Every child has a right to be protected from violence, abuse, and exploitation.
All children have the right to be protected from violence, abuse, neglect and exploitation. The consequences of violence range from the immediate impact on their development, such as physical injury, learning ability and school performance to long-term harm that they carry into adult life. Reported cases of violence against children are on the rise.
According to the Violence Against Children study (2018), in Botswana about one in ten females (10.4 per cent) and nearly one in twenty males (4.1 per cent) aged 13-17 years experienced sexual violence. Among children aged 13-17 years who had ever had sexual intercourse, one in four females (25.1 per cent) and one in twenty males (4.6 per cent) experienced unwanted sex at the time of their sexual debut. This age group is most vulnerable to HIV as HIV prevalence of young women 15 to 19 years is three times that of the male counterparts (14.6 per cent and 5 per cent).

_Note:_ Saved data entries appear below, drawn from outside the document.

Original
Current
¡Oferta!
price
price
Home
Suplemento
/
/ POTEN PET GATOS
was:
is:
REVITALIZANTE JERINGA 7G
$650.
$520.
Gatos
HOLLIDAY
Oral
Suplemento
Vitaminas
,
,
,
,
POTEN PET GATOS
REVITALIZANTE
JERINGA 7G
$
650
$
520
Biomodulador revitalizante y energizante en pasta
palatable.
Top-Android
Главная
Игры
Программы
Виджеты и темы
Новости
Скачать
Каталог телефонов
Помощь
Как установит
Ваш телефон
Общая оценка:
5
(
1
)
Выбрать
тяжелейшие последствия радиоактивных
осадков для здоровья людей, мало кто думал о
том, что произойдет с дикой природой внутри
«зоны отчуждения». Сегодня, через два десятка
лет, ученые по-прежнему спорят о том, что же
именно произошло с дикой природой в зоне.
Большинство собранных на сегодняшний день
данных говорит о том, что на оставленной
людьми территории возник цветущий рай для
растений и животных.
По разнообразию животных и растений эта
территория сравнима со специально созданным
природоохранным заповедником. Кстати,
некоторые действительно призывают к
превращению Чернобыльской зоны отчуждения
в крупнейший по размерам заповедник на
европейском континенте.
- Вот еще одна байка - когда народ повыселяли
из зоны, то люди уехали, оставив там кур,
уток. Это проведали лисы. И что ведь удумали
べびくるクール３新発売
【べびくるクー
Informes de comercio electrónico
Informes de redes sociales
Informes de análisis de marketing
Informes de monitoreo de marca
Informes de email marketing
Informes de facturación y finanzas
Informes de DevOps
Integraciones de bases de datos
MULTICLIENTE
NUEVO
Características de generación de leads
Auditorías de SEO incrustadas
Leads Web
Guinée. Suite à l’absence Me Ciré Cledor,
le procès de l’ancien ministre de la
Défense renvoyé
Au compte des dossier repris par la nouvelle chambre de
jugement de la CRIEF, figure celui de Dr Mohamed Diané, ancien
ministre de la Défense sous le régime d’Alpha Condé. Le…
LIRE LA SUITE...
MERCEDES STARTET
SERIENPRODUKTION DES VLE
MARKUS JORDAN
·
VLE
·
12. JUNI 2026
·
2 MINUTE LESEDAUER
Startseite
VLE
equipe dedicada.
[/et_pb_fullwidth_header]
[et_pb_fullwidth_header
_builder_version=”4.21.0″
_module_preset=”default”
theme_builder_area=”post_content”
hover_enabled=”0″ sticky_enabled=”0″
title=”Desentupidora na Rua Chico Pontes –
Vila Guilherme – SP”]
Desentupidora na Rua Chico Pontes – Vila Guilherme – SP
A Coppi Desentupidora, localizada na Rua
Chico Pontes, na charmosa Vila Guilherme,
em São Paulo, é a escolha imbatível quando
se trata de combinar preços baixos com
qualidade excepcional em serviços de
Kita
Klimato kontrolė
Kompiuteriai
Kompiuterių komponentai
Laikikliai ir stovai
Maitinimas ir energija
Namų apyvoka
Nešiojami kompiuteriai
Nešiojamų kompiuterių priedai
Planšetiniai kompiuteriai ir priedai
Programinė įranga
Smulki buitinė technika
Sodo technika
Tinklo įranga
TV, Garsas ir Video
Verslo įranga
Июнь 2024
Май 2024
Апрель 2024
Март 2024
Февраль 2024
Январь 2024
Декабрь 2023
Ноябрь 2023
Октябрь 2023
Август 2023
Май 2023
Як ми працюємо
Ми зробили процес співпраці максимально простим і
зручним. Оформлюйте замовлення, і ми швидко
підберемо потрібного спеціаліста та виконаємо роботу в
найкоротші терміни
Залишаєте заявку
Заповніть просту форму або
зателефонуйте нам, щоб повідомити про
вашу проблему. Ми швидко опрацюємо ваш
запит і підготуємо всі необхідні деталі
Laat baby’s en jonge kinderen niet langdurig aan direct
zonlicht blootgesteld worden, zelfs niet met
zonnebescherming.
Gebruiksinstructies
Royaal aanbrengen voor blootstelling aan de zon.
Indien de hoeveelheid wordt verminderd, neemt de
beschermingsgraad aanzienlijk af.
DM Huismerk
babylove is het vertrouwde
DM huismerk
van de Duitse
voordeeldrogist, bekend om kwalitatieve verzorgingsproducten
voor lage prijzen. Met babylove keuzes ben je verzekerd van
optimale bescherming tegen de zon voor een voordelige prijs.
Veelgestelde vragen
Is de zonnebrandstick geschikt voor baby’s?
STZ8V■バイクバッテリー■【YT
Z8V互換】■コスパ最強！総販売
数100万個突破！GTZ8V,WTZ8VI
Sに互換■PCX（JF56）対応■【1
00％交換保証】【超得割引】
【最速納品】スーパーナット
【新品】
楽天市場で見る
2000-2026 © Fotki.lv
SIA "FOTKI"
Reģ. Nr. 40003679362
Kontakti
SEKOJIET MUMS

Lack of capacity among social workers has been identified as a key challenge as they are primary responders to child protection issues. While the number of child protection incidents continue to rise, they are not always reported to the police.
UNICEF Botswana focuses on strengthening institutions to prevent and respond to gender-based violence, abuse, neglect, and exploitation of children. Combatting violence against children, especially sexual exploitation and abuse, is a key component of programming.
Advocacy efforts involve engagement of communities, traditional and religious leaders, including women, to curtail negative attitudes, harmful cultural practices and traditions that perpetuate sexual exploitation and abuse against children.
Through the Social Service Workforce Strengthening initiative, children and families will be better served by service providers on child protection issues. The initiative will assist Government to create a well-equipped workforce to prevent and respond to violence against children based on the Children’s Act of 2009.
Closely linked to preventing violence against children is providing parents and caregivers to give them skills on positive parenting to increase their awareness of child protection issues. The development of a standard parenting toolkit will support Government in building a cadre of trainers to reach out to the social service workforce in improving existing practices around parenting.
Through the E Seng Mo Ngwaneng national campaign launched by the First Lady, UNICEF together with stakeholders has raised awareness on Sexual Exploitation and Abuse of children. Furthermore, UNICEF is advocating for Child Friendly Police Stations with personnel trained to interview children who report sexual abuse.